• _To do_
The full set of entries needs to be reproduced exactly.

• _Records_

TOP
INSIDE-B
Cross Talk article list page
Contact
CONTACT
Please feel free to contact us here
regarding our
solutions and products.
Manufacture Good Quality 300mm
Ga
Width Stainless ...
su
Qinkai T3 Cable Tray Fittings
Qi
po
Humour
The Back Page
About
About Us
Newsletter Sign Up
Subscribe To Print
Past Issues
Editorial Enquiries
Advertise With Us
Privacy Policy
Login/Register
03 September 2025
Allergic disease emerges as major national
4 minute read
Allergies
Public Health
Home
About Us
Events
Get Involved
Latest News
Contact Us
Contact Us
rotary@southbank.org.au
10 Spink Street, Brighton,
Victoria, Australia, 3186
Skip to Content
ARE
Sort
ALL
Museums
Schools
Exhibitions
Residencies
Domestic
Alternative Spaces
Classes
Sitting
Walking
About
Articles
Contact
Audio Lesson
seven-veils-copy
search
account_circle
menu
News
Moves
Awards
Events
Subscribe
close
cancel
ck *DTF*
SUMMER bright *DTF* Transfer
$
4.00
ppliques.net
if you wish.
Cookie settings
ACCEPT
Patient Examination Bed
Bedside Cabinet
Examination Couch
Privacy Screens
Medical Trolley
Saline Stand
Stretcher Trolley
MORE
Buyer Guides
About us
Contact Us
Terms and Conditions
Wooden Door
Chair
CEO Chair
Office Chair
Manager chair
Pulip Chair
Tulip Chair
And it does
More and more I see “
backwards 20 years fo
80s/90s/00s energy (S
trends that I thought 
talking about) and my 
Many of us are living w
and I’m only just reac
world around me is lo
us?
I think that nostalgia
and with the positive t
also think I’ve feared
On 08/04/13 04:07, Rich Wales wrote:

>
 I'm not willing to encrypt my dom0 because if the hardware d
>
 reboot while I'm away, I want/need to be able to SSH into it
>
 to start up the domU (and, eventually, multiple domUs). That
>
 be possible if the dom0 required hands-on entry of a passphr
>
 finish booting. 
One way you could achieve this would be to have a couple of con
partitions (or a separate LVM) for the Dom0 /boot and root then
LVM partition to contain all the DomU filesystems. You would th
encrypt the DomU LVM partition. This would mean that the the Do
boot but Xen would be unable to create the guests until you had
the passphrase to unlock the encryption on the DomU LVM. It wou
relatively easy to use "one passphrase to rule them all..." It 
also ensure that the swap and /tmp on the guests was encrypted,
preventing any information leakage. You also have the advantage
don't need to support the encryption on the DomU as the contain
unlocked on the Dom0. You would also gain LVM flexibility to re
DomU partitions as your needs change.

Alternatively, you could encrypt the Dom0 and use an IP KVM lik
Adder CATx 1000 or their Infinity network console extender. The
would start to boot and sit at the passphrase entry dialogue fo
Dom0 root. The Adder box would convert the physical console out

• _Exercise answer_
TOP
INSIDE-B
Cross Talk article list page
Contact
CONTACT
Please feel free to contact us here
regarding our
solutions and products.
Manufacture Good Quality 300mm
Ga
Width Stainless ...
su
Qinkai T3 Cable Tray Fittings
Qi
po
Humour
The Back Page
About
About Us
Newsletter Sign Up
Subscribe To Print
Past Issues
Editorial Enquiries
Advertise With Us
Privacy Policy
Login/Register
03 September 2025
Allergic disease emerges as major national
4 minute read
Allergies
Public Health
Home
About Us
Events
Get Involved
Latest News
Contact Us
Contact Us
rotary@southbank.org.au
10 Spink Street, Brighton,
Victoria, Australia, 3186
Skip to Content
ARE
Sort
ALL
Museums
Schools
Exhibitions
Residencies
Domestic
Alternative Spaces
Classes
Sitting
Walking
About
Articles
Contact
Audio Lesson
seven-veils-copy
search
account_circle
menu
News
Moves
Awards
Events
Subscribe
close
cancel
ck *DTF*
SUMMER bright *DTF* Transfer
$
4.00
ppliques.net
if you wish.
Cookie settings
ACCEPT
Patient Examination Bed
Bedside Cabinet
Examination Couch
Privacy Screens
Medical Trolley
Saline Stand
Stretcher Trolley
MORE
Buyer Guides
About us
Contact Us
Terms and Conditions
Wooden Door
Chair
CEO Chair
Office Chair
Manager chair
Pulip Chair
Tulip Chair
And it does
More and more I see “
backwards 20 years fo
80s/90s/00s energy (S
trends that I thought 
talking about) and my 
Many of us are living w
and I’m only just reac
world around me is lo
us?
I think that nostalgia
and with the positive t
also think I’ve feared
On 08/04/13 04:07, Rich Wales wrote:

>
 I'm not willing to encrypt my dom0 because if the hardware d
>
 reboot while I'm away, I want/need to be able to SSH into it
>
 to start up the domU (and, eventually, multiple domUs). That
>
 be possible if the dom0 required hands-on entry of a passphr
>
 finish booting. 
One way you could achieve this would be to have a couple of con
partitions (or a separate LVM) for the Dom0 /boot and root then
LVM partition to contain all the DomU filesystems. You would th
encrypt the DomU LVM partition. This would mean that the the Do
boot but Xen would be unable to create the guests until you had
the passphrase to unlock the encryption on the DomU LVM. It wou
relatively easy to use "one passphrase to rule them all..." It 
also ensure that the swap and /tmp on the guests was encrypted,
preventing any information leakage. You also have the advantage
don't need to support the encryption on the DomU as the contain
unlocked on the Dom0. You would also gain LVM flexibility to re
DomU partitions as your needs change.

Alternatively, you could encrypt the Dom0 and use an IP KVM lik
Adder CATx 1000 or their Infinity network console extender. The
would start to boot and sit at the passphrase entry dialogue fo
Dom0 root. The Adder box would convert the physical console out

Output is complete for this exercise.